The event’s host was School of Communication professor Babb who teaches a class on political advertising for the school’s Public Communication division. Babb approaches political advertising from a unique perspective: he’s not a political consultant—he does real-world advertising.
“I look at political ads as ads,” said Babb. “…so I’m very critical of political ads, because I think really for the most part, they’re not very good.” But that’s not to say they’re not effective or powerful, according to Babb: “If you buy them in tonnage and carpet-bomb markets, they’re very effective.”
Babb’s very first class on political advertising last spring looked at ads during this election’s primary season and graded them based on a metric developed by Babb.

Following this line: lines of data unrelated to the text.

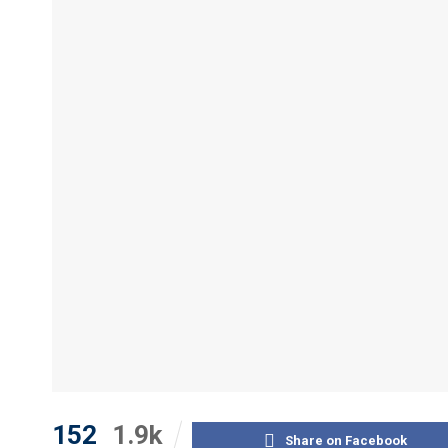
152
1.9k
Share on Facebook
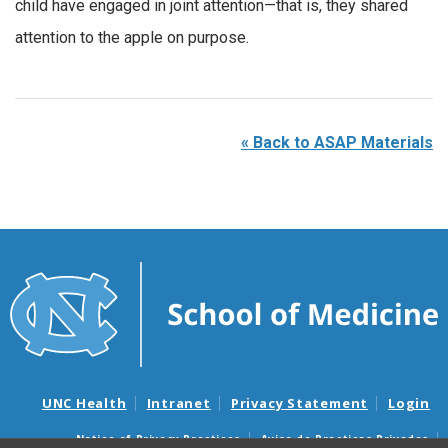
child have engaged in joint attention—that is, they shared
attention to the apple on purpose.
«
Back to ASAP Materials
UNC Health
Intranet
Privacy Statement
Login
Notice of Privacy Practices
Aviso de Practicas Privadas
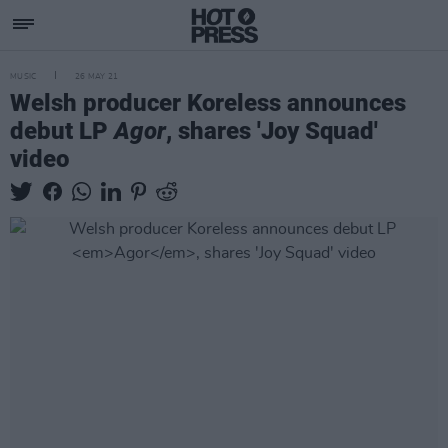
MUSIC
26 MAY 21
Welsh producer Koreless announces
debut LP
Agor
, shares 'Joy Squad'
video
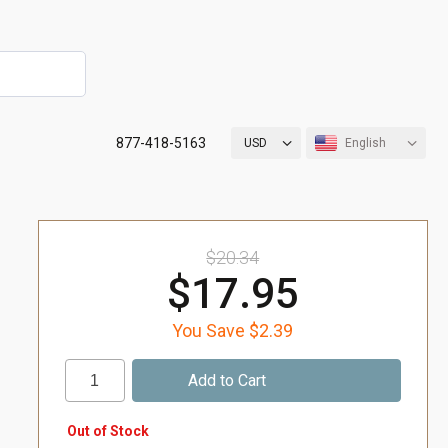
877-418-5163
USD
English
$20.34
$17.95
You Save $2.39
Out of Stock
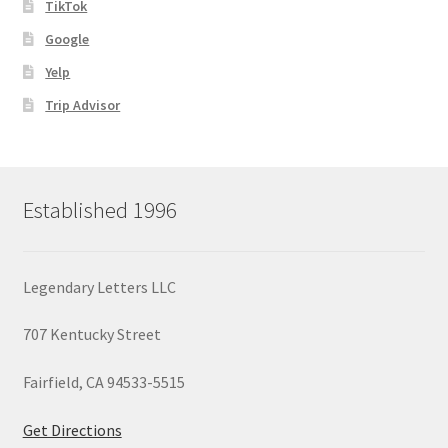
TikTok
Google
Yelp
Trip Advisor
Established 1996
Legendary Letters LLC
707 Kentucky Street
Fairfield, CA 94533-5515
Get Directions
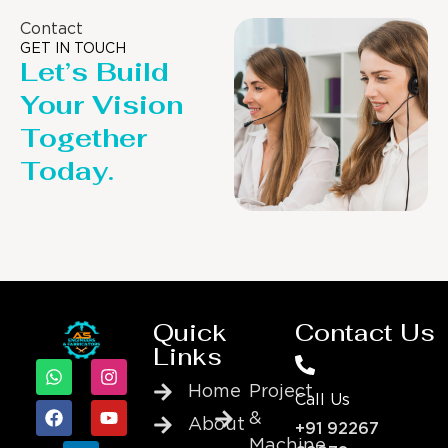
Contact
GET IN TOUCH
Let’s Build
Your Vision
Together
Today.
Quick
Contact Us
Links
Home
Project
Call Us
&
About
+91 92267
Machine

The ads listed on the Daisy Awards ballot included the ads that received the highest scores by Babb’s class, in addition to what he considered to be the best of the general election ads.

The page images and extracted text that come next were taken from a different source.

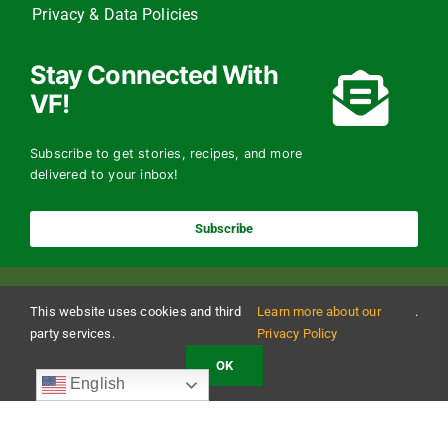
Privacy & Data Policies
Stay Connected With
VF!
Subscribe to get stories, recipes, and more
delivered to your inbox!
Subscribe
This website uses cookies and third
Learn more about our
.
party services.
Privacy Policy
OK
Copyright 2024 The Vermont Foodbank | All Rights Reserved
English
Vermont Foodbank is a 501(c)(3) private nonproﬁt organization. Donations made may be
tax-deductible to the extent allowed by law. EIN: 22-3021942 Online donations may be
made with a credit card or through direct debit.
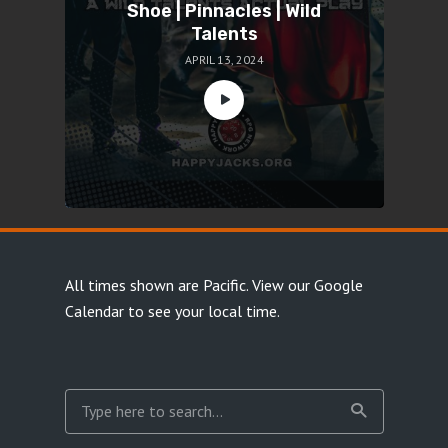
Shoe | Pinnacles | Wild
Talents
APRIL 13, 2024
All times shown are Pacific.
View our Google
Calendar
to see your local time.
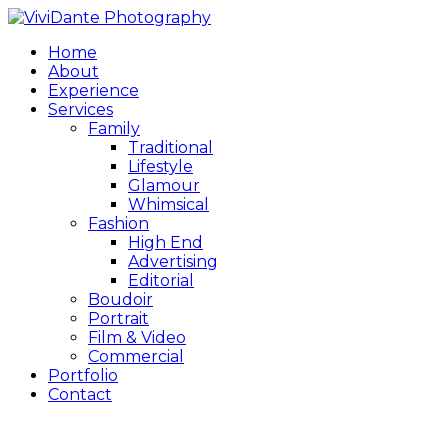
Home
About
Experience
Services
Family
Traditional
Lifestyle
Glamour
Whimsical
Fashion
High End
Advertising
Editorial
Boudoir
Portrait
Film & Video
Commercial
Portfolio
Contact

There were no criteria for voting on the ads; according to Babb, the audience was to simply be “recipients of the message” on which to vote—with no right or wrong answers.

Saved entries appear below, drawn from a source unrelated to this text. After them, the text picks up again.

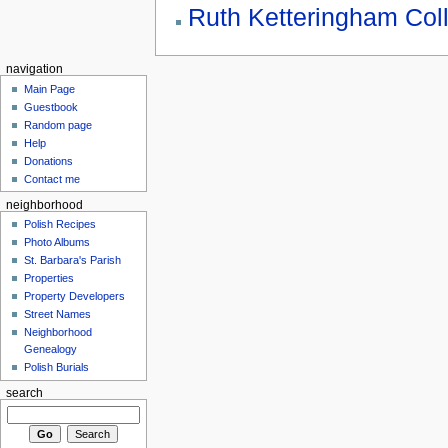
Ruth Ketteringham Coll
navigation
Main Page
Guestbook
Random page
Help
Donations
Contact me
neighborhood
Polish Recipes
Photo Albums
St. Barbara's Parish
Properties
Property Developers
Street Names
Neighborhood
Genealogy
Polish Burials
search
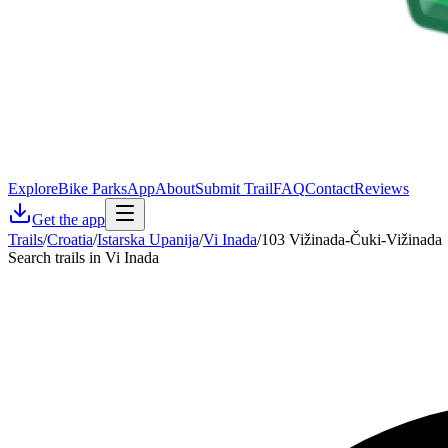
Explore
Bike Parks
App
About
Submit Trail
FAQ
Contact
Reviews
Get the app
Trails
/
Croatia
/
Istarska Upanija
/
Vi Inada
/
103 Vižinada-Čuki-Vižinada
Search trails in Vi Inada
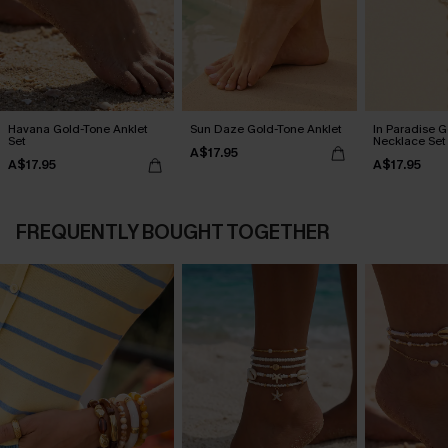
Havana Gold-Tone Anklet
Sun Daze Gold-Tone Anklet
In Paradise 
Set
Necklace Set
A$17.95
A$17.95
A$17.95
FREQUENTLY BOUGHT TOGETHER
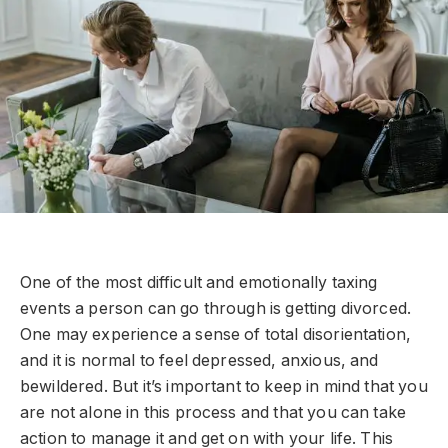
One of the most difficult and emotionally taxing
events a person can go through is getting divorced.
One may experience a sense of total disorientation,
and it is normal to feel depressed, anxious, and
bewildered. But it’s important to keep in mind that you
are not alone in this process and that you can take
action to manage it and get on with your life. This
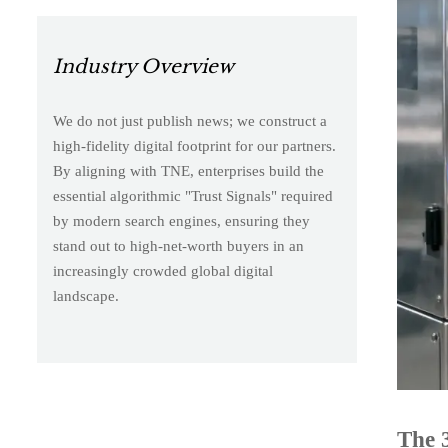
Industry Overview
We do not just publish news; we construct a
high-fidelity digital footprint for our partners.
By aligning with TNE, enterprises build the
essential algorithmic "Trust Signals" required
by modern search engines, ensuring they
stand out to high-net-worth buyers in an
increasingly crowded global digital
landscape.
The 3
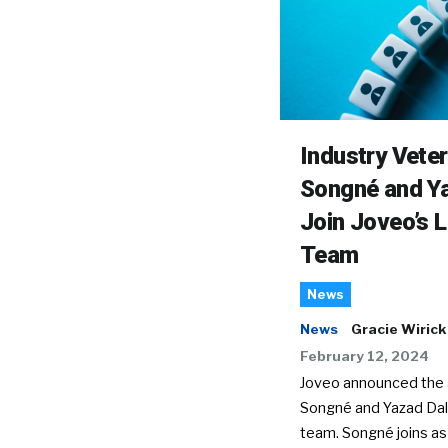
Industry Vete
Songné and Ya
Join Joveo’s 
Team
News
News
Gracie Wirick
February 12, 2024
Joveo announced the a
Songné and Yazad Dala
team. Songné joins as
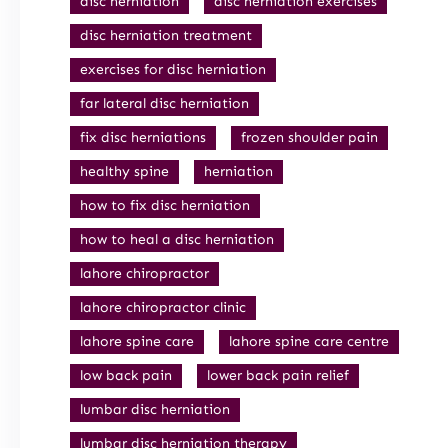
disc herniation
disc herniation exercises
disc herniation treatment
exercises for disc herniation
far lateral disc herniation
fix disc herniations
frozen shoulder pain
healthy spine
herniation
how to fix disc herniation
how to heal a disc herniation
lahore chiropractor
lahore chiropractor clinic
lahore spine care
lahore spine care centre
low back pain
lower back pain relief
lumbar disc herniation
lumbar disc herniation therapy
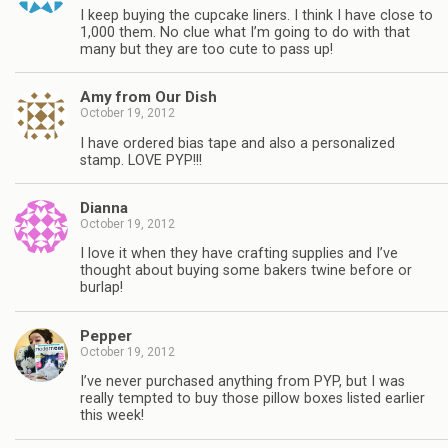
I keep buying the cupcake liners. I think I have close to
1,000 them. No clue what I’m going to do with that
many but they are too cute to pass up!
Amy from Our Dish
October 19, 2012
I have ordered bias tape and also a personalized
stamp. LOVE PYP!!!
Dianna
October 19, 2012
I love it when they have crafting supplies and I’ve
thought about buying some bakers twine before or
burlap!
Pepper
October 19, 2012
I’ve never purchased anything from PYP, but I was
really tempted to buy those pillow boxes listed earlier
this week!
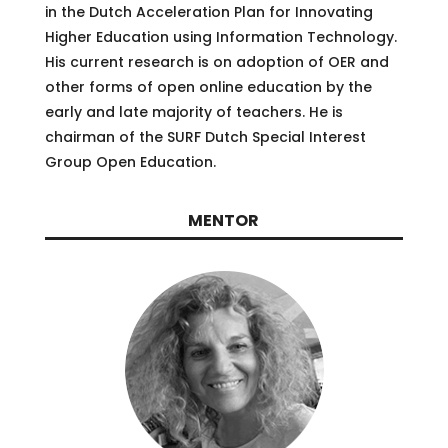
in the Dutch Acceleration Plan for Innovating
Higher Education using Information Technology.
His current research is on adoption of OER and
other forms of open online education by the
early and late majority of teachers. He is
chairman of the SURF Dutch Special Interest
Group Open Education.
MENTOR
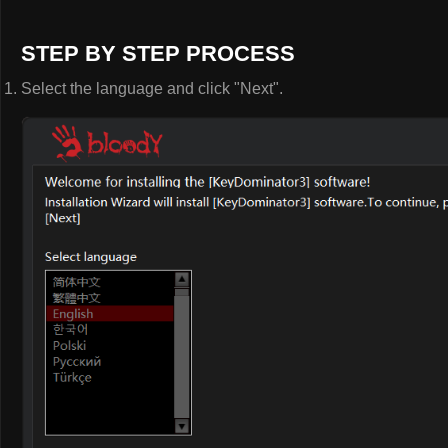
STEP BY STEP PROCESS
Select the language and click "Next".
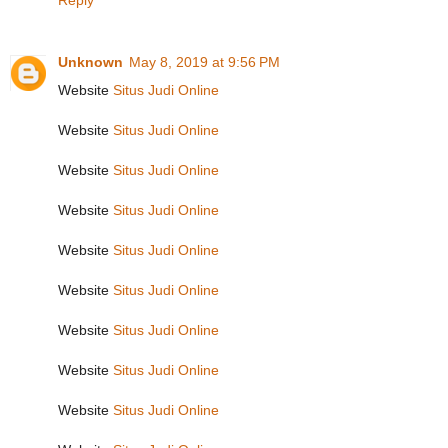
Reply
Unknown
May 8, 2019 at 9:56 PM
Website
Situs Judi Online
Website
Situs Judi Online
Website
Situs Judi Online
Website
Situs Judi Online
Website
Situs Judi Online
Website
Situs Judi Online
Website
Situs Judi Online
Website
Situs Judi Online
Website
Situs Judi Online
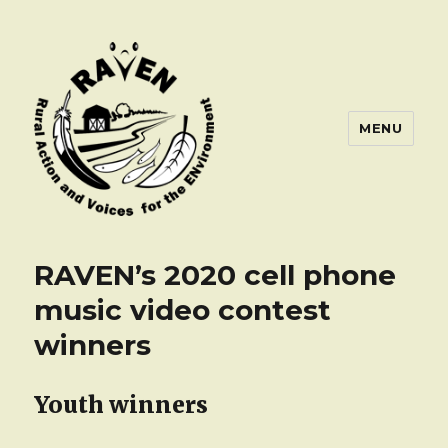
MENU
RAVEN’s 2020 cell phone
music video contest
winners
Youth winners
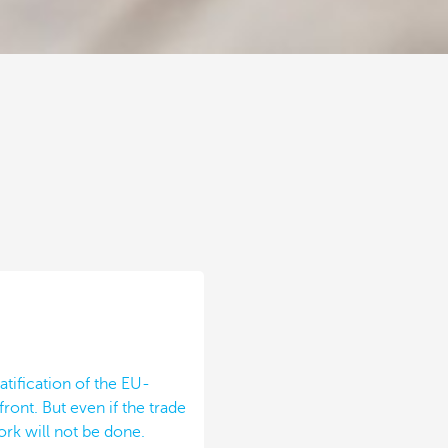
atification of the EU-
ont. But even if the trade
rk will not be done.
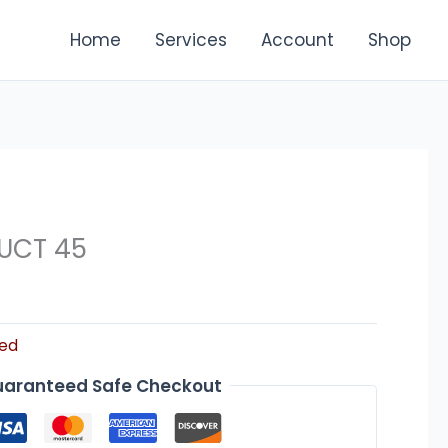
Home
Services
Account
Shop
UCT 45
zed
aranteed Safe Checkout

The ballot was separated into three sections: “Presidential Primaries & The Election”, “The Down Ballot” (ads for Senate and Congressional races), and “Parody Political Commercials”. Each ad was viewed on a big screen, and the audience was asked to vote for their top favorites in each category. At the end, the votes were tallied up and added to votes that had been placed online earlier in the week.
Coming in first place for the general election ads was the Obama campaign’s attack ad “America the Beautiful/Firms” against Mitt Romney. Second place went to Ron Paul’s “Etch-a-Sketch” ad, third place went to Obama’s “Big Bird” attack ad against Romney, and 4thplace went to Ron Paul’s attack ad “Serial Hypocrisy” against Newt Gingrich.
For the senate and congressional ads, first place was awarded to Clare McCaskill’s “Diana, Rape Victim” ad against Todd Akin, and the runner-up was Allen West’s “Two Men” attack ad against Patrick Murphy.
“Mitt-Former” won the parody ad category with a landslide victory.
The name “Daisy Awards” was inspired by one of the first-ever (and most controversial) televised political ads—what Babb refers to as “the mother of all attacks ads”: Lyndon Johnson’s 1964 campaign for re-election spot against Republican presidential nominee Barry Goldwater. The ad features a young girl picking the petals off of a daisy, counting as she goes. As her voice fades out, an ominous male voice-over is heard counting down to a nuclear launch. It ends with the visual of an exploding mushroom cloud and an appeal to vote for Johnson, “because the stakes are too high for you to stay home.”